### Data shown
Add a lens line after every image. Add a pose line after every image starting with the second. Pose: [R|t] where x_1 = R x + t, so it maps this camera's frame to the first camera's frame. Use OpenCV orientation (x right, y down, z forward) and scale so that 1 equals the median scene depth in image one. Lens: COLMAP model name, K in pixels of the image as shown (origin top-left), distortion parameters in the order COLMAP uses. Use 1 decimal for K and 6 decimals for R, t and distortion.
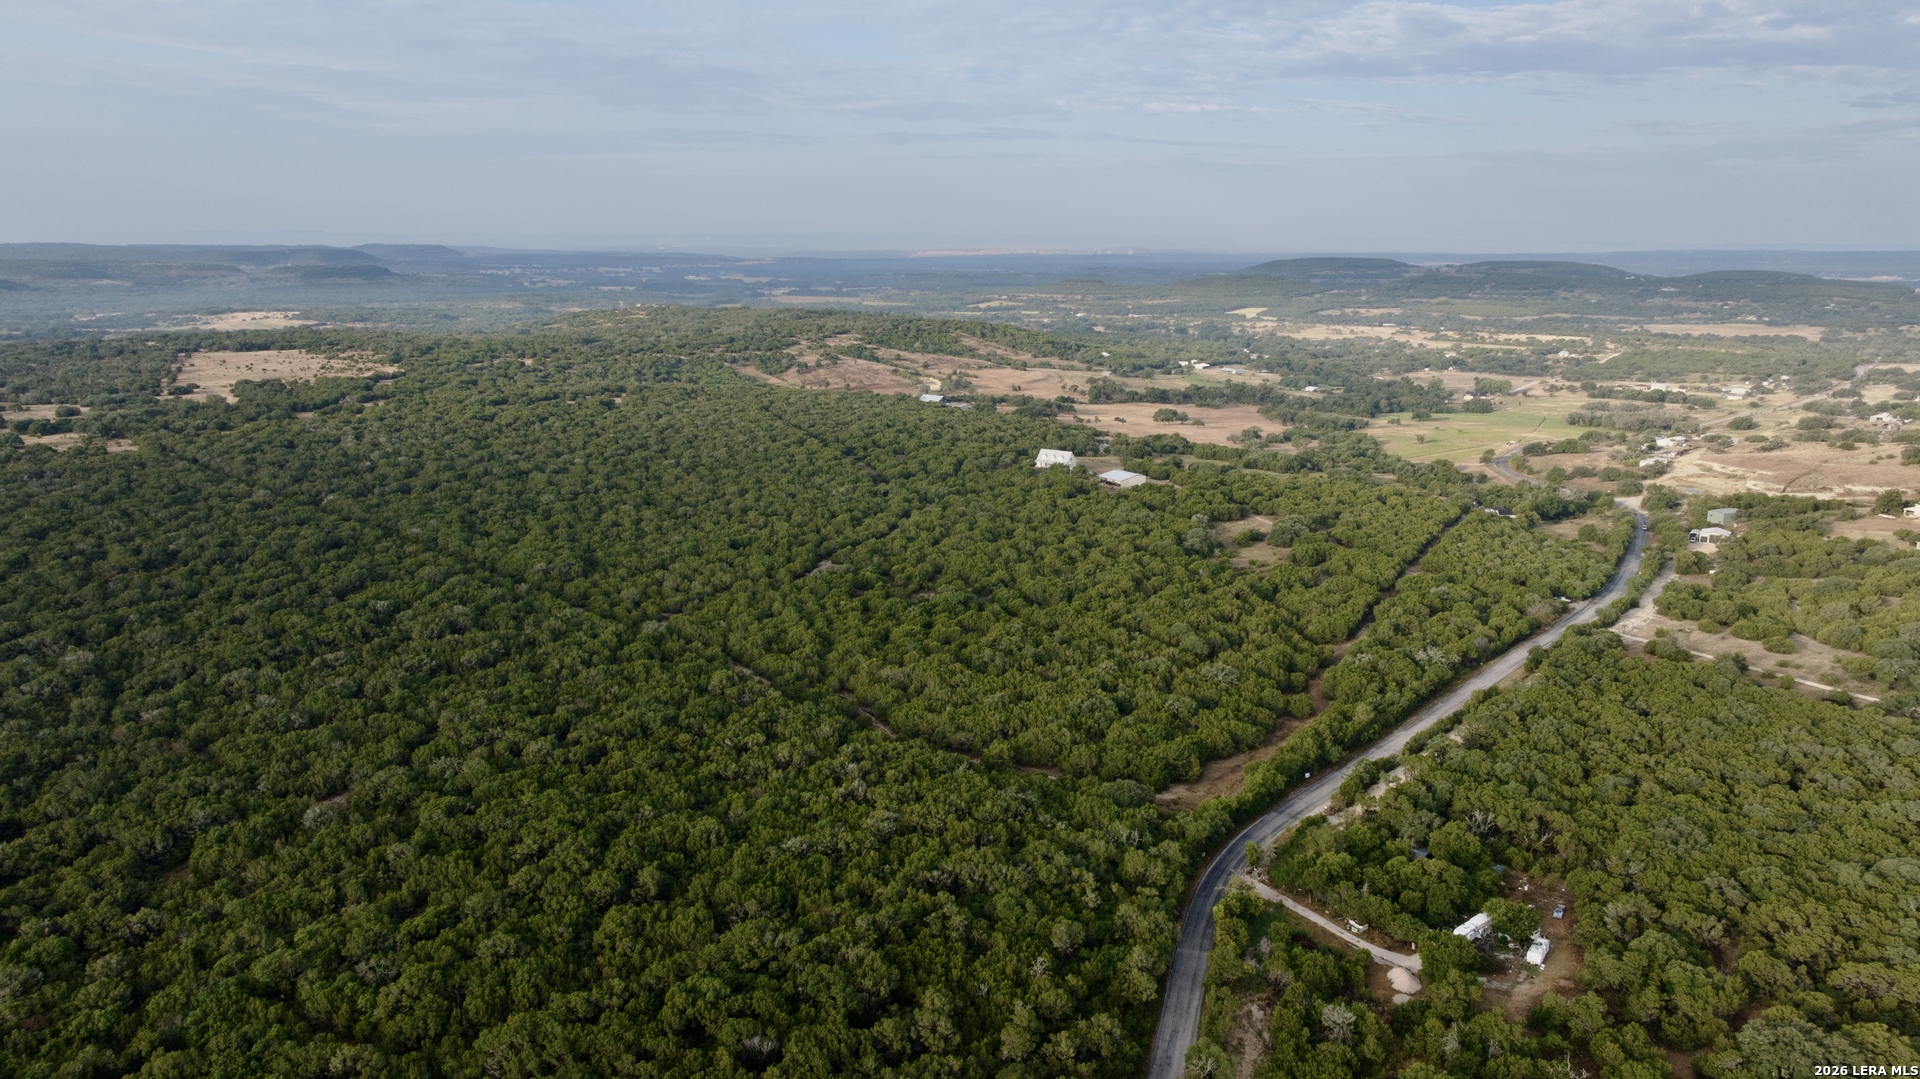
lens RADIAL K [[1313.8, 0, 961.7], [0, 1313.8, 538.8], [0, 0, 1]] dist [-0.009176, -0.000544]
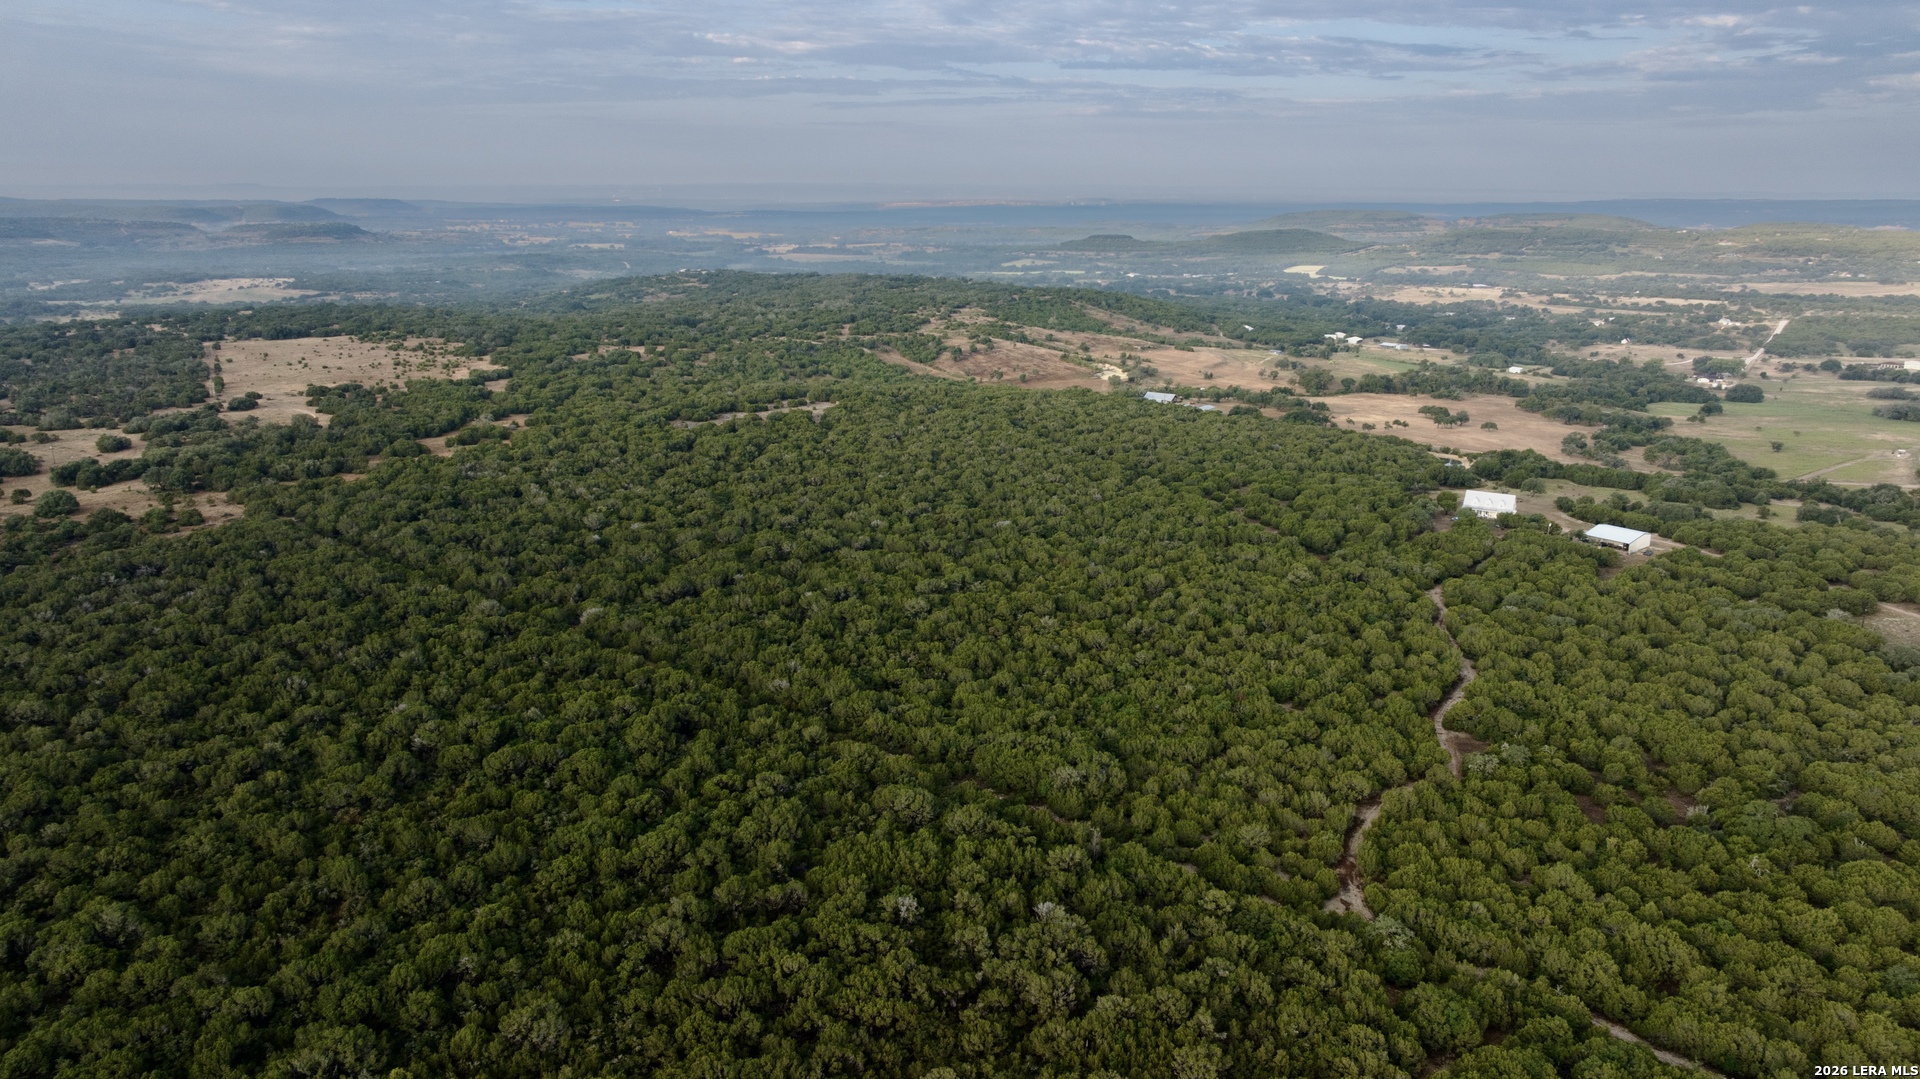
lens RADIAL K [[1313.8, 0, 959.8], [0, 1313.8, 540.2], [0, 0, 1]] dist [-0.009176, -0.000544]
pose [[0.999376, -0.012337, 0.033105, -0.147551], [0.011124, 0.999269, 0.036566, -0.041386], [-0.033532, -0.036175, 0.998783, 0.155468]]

==

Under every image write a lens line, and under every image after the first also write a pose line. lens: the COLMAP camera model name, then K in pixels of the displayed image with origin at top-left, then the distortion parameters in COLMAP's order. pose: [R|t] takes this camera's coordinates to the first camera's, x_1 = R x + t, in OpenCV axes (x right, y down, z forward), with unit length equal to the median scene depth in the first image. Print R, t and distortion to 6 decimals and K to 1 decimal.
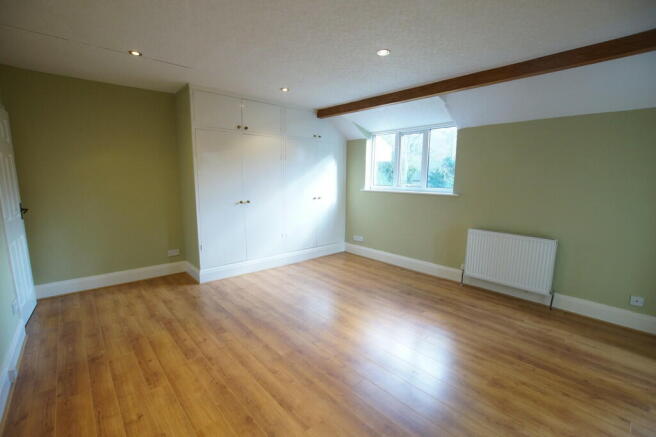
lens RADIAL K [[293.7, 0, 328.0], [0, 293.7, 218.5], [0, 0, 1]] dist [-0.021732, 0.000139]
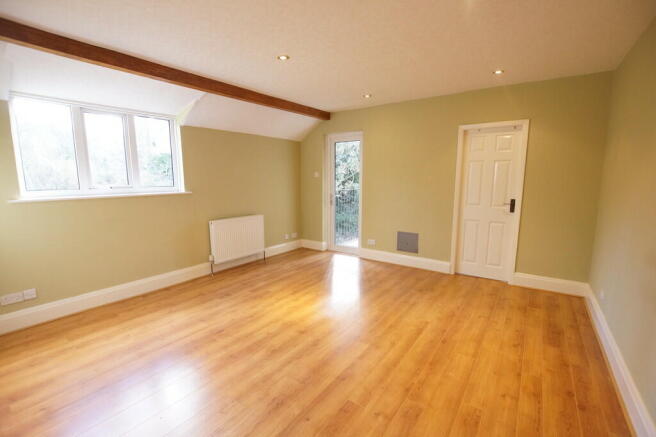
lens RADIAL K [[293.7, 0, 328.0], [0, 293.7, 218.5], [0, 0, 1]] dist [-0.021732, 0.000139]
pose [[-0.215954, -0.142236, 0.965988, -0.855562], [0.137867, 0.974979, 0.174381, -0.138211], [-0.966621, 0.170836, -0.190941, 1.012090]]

### Task prompt
Copy out the stretch of entries above, from the line containing "Add a lens line" through the line containing "-0.036175, 0.998783, 0.155468]]", leaving out the pictures.

### Answer section
Add a lens line after every image. Add a pose line after every image starting with the second. Pose: [R|t] where x_1 = R x + t, so it maps this camera's frame to the first camera's frame. Use OpenCV orientation (x right, y down, z forward) and scale so that 1 equals the median scene depth in image one. Lens: COLMAP model name, K in pixels of the image as shown (origin top-left), distortion parameters in the order COLMAP uses. Use 1 decimal for K and 6 decimals for R, t and distortion.
lens RADIAL K [[1313.8, 0, 961.7], [0, 1313.8, 538.8], [0, 0, 1]] dist [-0.009176, -0.000544]
lens RADIAL K [[1313.8, 0, 959.8], [0, 1313.8, 540.2], [0, 0, 1]] dist [-0.009176, -0.000544]
pose [[0.999376, -0.012337, 0.033105, -0.147551], [0.011124, 0.999269, 0.036566, -0.041386], [-0.033532, -0.036175, 0.998783, 0.155468]]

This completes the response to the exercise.